* [Task to carry out] For the entries below, how many lines contain the word "input"? Reply with the number and nothing else.

Text-based design files
-------
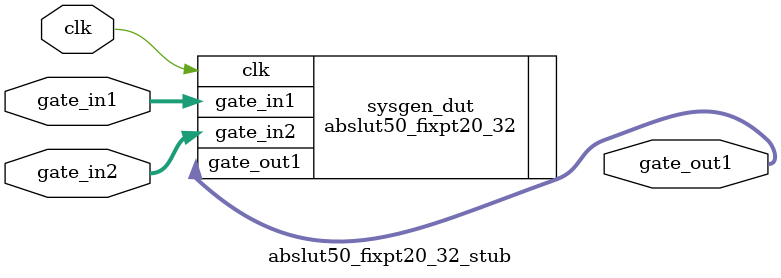
<source format=v>
`timescale 1 ns / 10 ps
module abslut50_fixpt20_32_stub (
  input [30-1:0] gate_in1,
  input [30-1:0] gate_in2,
  input clk,
  output [30-1:0] gate_out1
);
  abslut50_fixpt20_32 sysgen_dut (
    .gate_in1(gate_in1),
    .gate_in2(gate_in2),
    .clk(clk),
    .gate_out1(gate_out1)
  );
endmodule

</source>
-------
* [Your response] 3